* _What is being asked_:
Copy out the entries that follow exactly, leaving out the pictures.

──────

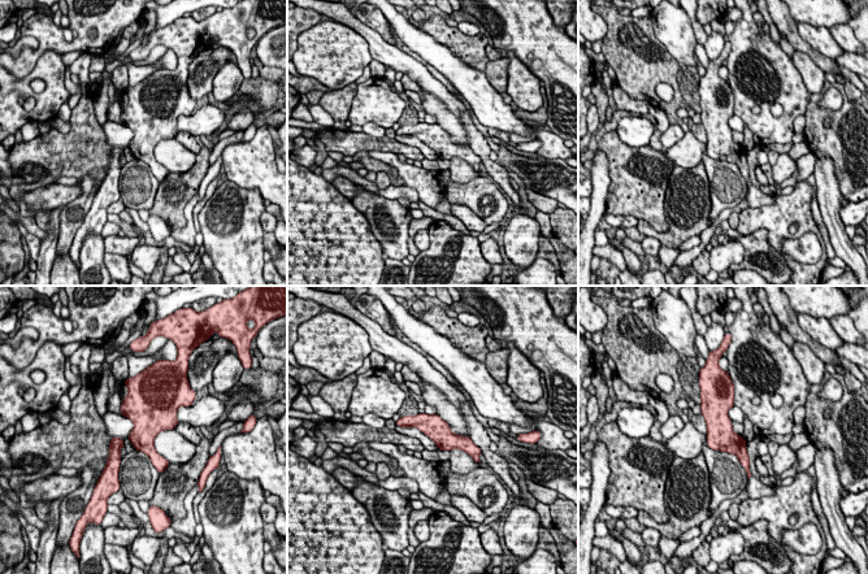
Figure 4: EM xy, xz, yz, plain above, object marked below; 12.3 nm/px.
accept()
runs along (400, 422), (468, 443) in figure 4; continuous, no second cell

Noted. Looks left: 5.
inspect(em, 3.6 µm, planes, tint, (660, 555, 605))
arms part here

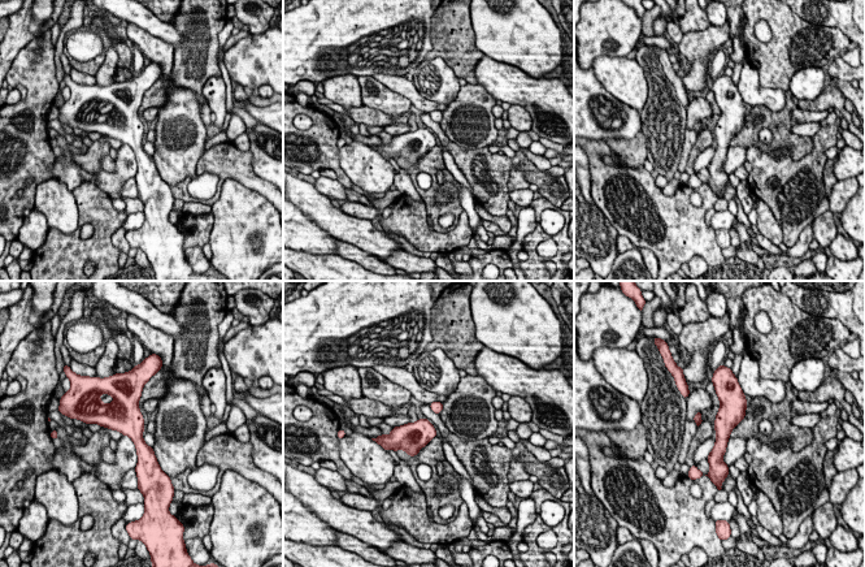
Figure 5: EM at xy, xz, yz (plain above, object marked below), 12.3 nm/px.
accept()
runs along (718, 389), (725, 395), (721, 464) in figure 5; continuous, no second cell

──────

* _Result_:
Figure 4: EM xy, xz, yz, plain above, object marked below; 12.3 nm/px.
accept()
runs along (400, 422), (468, 443) in figure 4; continuous, no second cell

Noted. Looks left: 5.
inspect(em, 3.6 µm, planes, tint, (660, 555, 605))
arms part here

Figure 5: EM at xy, xz, yz (plain above, object marked below), 12.3 nm/px.
accept()
runs along (718, 389), (725, 395), (721, 464) in figure 5; continuous, no second cell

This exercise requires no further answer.